The LeJ targeting the Hazara in Balochistan could be seen as a part of post 9/11 developments across the Durand Line. It is widely believed that the LeJ during post 9/11 militant realignment across the Durand Line started fighting along with the Taliban franchisees in KP and FATA. It cannot be a coincidence that the Taliban leadership moved into Balochistan to form the Quetta Shura and there has been a sudden outbreak of violence against the Hazara in Quetta. Perhaps along with the Quetta Shura, the LeJ should have also moved into Balochistan and made it a new base.
But, the above still does not answer the question why. What threat does the Hazara pose to LeJ? Perhaps, the LeJ led violence against the Hazara is not about the threat that the latter pose, but more to do with the ideology of the former – anti-Shia.
Perhaps, Hazara is also an easy target for the LeJ. With a weak government in Balochistan and with the security forces tied up in KP and FATA, the Hazara community could be bulldozed. Since there is no one who can speak for the Hazara either inside in Balochistan or the rest of Pakistan, LeJ finds them an easy human prey.
The lack of support for the Hazara – both at the national and international levels makes the LeJ attack them with impunity.
What about the State and Nation of Pakistan?

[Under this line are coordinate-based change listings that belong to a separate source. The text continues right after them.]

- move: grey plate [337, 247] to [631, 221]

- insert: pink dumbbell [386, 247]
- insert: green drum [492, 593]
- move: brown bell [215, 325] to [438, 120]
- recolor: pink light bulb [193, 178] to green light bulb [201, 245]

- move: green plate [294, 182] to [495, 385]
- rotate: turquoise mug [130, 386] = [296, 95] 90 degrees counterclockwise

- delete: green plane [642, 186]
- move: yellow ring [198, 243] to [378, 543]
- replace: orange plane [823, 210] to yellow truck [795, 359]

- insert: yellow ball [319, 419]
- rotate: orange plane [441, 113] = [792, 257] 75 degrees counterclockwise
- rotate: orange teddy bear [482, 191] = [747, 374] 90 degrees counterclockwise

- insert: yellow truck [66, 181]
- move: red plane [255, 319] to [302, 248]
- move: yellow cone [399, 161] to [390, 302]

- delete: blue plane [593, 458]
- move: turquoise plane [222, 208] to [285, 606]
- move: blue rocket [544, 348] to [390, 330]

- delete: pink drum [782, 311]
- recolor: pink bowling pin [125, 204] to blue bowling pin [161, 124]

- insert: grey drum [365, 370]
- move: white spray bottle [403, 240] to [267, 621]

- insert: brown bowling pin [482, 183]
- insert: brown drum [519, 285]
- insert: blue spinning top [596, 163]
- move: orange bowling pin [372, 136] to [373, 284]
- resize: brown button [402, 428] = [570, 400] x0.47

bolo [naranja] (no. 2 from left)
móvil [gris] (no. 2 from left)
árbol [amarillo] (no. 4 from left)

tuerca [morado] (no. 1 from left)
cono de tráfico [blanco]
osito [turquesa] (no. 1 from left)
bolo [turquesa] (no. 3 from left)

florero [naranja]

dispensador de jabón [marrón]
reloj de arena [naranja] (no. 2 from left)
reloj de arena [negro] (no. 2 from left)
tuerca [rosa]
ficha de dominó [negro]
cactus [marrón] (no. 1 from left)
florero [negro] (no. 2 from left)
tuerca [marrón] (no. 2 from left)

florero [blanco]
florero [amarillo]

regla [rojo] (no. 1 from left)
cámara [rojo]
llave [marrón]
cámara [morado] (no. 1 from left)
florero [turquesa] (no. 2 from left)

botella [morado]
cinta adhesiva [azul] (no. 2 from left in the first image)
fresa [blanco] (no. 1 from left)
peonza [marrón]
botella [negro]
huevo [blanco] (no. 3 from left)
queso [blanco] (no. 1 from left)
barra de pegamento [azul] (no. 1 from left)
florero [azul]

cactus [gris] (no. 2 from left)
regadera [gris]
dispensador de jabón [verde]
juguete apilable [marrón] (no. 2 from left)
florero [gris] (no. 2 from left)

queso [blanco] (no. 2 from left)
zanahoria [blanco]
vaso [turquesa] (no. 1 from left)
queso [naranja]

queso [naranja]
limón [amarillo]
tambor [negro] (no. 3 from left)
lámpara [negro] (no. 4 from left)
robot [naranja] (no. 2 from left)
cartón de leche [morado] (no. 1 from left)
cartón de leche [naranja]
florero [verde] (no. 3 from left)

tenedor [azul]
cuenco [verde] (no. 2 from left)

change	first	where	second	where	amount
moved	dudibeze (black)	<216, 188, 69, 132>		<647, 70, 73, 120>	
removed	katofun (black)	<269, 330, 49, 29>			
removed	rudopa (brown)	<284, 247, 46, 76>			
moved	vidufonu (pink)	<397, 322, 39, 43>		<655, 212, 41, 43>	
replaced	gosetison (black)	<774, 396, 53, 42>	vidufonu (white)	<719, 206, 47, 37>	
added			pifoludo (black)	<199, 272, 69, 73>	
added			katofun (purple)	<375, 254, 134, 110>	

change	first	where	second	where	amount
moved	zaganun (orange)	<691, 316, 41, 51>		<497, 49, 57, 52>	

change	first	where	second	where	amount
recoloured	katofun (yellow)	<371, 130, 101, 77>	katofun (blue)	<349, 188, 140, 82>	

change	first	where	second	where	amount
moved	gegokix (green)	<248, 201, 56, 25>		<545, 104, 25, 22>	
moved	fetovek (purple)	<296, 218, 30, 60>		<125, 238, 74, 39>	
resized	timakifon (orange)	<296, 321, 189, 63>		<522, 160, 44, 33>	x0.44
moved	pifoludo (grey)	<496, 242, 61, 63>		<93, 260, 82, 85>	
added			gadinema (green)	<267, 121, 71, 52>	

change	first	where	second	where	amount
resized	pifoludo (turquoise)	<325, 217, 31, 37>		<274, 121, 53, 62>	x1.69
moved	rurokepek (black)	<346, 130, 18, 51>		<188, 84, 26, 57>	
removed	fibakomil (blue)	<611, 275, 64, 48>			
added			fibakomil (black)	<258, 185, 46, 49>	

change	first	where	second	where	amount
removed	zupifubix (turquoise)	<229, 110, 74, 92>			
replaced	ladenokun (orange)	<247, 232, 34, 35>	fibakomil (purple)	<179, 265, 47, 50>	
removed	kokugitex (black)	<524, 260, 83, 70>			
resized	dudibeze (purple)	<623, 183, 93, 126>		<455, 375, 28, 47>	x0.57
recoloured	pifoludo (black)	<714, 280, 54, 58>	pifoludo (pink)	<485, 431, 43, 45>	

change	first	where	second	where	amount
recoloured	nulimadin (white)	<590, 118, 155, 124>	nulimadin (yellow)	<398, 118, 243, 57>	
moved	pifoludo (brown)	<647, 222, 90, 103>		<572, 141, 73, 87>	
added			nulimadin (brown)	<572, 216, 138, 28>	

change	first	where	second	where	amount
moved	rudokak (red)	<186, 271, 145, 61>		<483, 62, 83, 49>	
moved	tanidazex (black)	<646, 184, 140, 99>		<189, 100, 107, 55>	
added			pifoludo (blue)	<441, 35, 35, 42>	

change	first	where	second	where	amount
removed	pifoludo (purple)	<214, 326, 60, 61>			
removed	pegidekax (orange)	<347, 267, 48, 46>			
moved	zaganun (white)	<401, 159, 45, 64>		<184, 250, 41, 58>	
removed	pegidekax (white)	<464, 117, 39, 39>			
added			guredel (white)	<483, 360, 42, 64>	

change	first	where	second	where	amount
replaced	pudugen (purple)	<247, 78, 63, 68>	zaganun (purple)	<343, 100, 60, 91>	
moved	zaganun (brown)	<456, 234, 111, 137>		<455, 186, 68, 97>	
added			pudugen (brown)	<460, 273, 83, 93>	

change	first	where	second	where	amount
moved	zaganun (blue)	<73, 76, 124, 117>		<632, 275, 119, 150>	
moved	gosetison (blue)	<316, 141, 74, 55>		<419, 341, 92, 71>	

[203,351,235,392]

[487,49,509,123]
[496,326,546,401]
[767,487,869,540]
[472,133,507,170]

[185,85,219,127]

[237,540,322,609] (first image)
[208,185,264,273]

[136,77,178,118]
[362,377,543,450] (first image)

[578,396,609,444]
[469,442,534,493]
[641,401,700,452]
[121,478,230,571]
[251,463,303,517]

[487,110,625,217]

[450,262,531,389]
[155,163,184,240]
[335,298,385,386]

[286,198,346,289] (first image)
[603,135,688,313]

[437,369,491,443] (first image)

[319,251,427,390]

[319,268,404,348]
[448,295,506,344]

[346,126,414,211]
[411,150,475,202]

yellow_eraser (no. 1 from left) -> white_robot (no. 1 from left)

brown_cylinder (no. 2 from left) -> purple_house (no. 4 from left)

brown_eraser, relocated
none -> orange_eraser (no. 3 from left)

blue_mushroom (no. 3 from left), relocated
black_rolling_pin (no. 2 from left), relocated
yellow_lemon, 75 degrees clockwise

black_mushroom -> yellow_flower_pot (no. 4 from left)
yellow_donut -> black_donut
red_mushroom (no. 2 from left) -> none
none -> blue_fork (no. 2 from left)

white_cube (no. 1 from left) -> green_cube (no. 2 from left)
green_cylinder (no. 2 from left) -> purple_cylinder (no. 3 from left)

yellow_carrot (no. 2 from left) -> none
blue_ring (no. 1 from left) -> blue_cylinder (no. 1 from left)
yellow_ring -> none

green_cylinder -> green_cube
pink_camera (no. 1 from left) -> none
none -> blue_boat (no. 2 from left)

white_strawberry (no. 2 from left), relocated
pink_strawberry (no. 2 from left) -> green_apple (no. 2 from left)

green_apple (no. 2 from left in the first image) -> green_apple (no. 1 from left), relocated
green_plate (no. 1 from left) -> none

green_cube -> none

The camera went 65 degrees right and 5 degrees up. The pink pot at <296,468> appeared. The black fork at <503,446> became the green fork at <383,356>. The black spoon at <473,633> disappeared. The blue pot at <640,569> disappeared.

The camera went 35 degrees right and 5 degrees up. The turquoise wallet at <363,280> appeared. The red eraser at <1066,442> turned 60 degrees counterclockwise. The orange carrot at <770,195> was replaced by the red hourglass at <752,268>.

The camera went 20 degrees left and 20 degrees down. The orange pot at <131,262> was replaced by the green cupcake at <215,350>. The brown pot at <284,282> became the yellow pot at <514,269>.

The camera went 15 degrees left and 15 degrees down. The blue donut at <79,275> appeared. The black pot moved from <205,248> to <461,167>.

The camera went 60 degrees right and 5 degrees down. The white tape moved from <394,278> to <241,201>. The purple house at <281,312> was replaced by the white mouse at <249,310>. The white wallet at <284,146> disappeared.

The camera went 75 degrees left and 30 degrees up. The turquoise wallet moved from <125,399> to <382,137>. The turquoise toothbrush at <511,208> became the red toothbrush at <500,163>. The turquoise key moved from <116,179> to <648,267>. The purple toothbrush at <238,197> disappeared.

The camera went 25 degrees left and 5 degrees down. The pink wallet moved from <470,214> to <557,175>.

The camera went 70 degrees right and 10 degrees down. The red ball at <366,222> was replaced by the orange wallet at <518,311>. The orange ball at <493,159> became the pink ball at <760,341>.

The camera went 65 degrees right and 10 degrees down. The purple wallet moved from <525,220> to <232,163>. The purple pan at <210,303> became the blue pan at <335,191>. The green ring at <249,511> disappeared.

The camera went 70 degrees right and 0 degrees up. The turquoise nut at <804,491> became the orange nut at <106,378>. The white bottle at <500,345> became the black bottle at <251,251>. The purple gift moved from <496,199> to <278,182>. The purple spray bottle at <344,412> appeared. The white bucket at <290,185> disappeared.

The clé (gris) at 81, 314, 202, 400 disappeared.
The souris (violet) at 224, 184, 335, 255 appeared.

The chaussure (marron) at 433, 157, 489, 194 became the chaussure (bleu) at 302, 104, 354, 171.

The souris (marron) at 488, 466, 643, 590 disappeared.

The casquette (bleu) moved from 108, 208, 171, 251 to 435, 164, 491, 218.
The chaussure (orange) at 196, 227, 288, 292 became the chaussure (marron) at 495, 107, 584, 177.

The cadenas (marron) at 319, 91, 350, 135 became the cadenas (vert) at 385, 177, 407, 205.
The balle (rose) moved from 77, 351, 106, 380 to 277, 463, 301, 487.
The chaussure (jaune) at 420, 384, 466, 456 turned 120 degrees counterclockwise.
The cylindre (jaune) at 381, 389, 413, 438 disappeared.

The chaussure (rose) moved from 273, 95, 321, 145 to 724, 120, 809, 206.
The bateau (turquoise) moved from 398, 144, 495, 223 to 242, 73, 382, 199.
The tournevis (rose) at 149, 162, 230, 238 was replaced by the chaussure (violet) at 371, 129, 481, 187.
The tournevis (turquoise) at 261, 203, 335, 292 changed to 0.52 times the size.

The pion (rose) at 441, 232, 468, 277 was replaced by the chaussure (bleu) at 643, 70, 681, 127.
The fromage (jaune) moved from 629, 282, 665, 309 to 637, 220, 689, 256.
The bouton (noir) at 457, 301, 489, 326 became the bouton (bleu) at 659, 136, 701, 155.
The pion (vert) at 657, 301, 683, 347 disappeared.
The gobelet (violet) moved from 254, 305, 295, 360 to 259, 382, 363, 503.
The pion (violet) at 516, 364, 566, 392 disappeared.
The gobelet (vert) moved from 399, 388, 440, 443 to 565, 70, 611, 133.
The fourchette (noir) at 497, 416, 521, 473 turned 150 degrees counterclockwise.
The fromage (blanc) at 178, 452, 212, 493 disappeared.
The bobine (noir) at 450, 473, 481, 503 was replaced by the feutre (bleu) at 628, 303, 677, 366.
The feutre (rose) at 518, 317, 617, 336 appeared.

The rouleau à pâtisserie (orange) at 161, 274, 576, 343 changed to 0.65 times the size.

For the State – the security forces, or the Deep State that includes the intelligence agencies and the Establishment, neither the Hazara community is a priority, nor the violence in Quetta. The only violence that would perturb the Deep State in Balochistan will be that led by the Baloch nationalists and insurgents. Violence led by the sectarian militants or the ISIS against the minority communities in Balochistan should be of secondary and tertiary importance to the Deep State. Moreover, the Deep State is concentrated on addressing violence across the Durand Line and in KP and FATA.
If the Deep State is concerned about the violence in KP, FATA and Punjab, rest of the nation is yet to sympathise with the Hazara community. For the Pakistani nation violence against either the Baloch or the Hazara have rarely been the mainstream news. The big media houses are based in Karachi, Lahore and Islamabad; hardly, any regional newspaper is published from Quetta. The Deep State has targeted even the online editions. The Baloch have been fighting this national indifference for a long time. The relatives of the disappeared would travel to Karachi to protest in front of the press so that the media can cover their problems.
The Supreme Court in the past did take suo motu notice on the disappearances in Balochistan. Ten years ago, the then Chief Justice Iftikhar Chaudhry did make an effort. But nothing much came out of the process. The reason is simple: Balochistan is no Punjab or Sindh or KP. And the Deep State is too strong.
Perhaps Balochistan receives better attention than those living in the two Kashmiri geographic identities within Pakistan; when compared to the other three provinces, the Balochistan attracts less attention, and the Baloch are secondary citizens – socially and politically. The Hazara within Balochistan have an added disadvantage – they are not even Baloch!
Finally, there is no international attention on the violence against Hazara. Except for a few reports by the Human Rights Watch (“We are the Walking Dead”) and the BBC (“Hell on Earth”), there has not been adequate international attention against the Hazara violence. For the international community, neither Balochistan nor the Hazara is a “strategic” issue.
As a result, despite the recent statements by the Chief Justice and Army Chief of Pakistan, violence against Hazara will continue. It will be on our collective conscience. If we have one.